* _Data under study_:
---
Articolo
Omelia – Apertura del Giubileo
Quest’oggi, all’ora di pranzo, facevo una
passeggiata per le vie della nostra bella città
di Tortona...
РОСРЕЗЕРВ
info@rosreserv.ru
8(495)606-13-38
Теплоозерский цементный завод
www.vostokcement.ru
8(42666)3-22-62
---
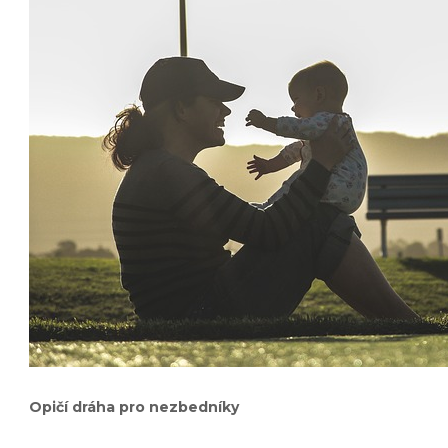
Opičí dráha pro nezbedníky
---
Both the line containing "Omelia – Apertura del Giubileo" and the line containing "8(42666)3-22-62" belong in the answer. Print them and every line above that falls between them exactly, and no others.

* _Answer for the task_:
Omelia – Apertura del Giubileo
Quest’oggi, all’ora di pranzo, facevo una
passeggiata per le vie della nostra bella città
di Tortona...
РОСРЕЗЕРВ
info@rosreserv.ru
8(495)606-13-38
Теплоозерский цементный завод
www.vostokcement.ru
8(42666)3-22-62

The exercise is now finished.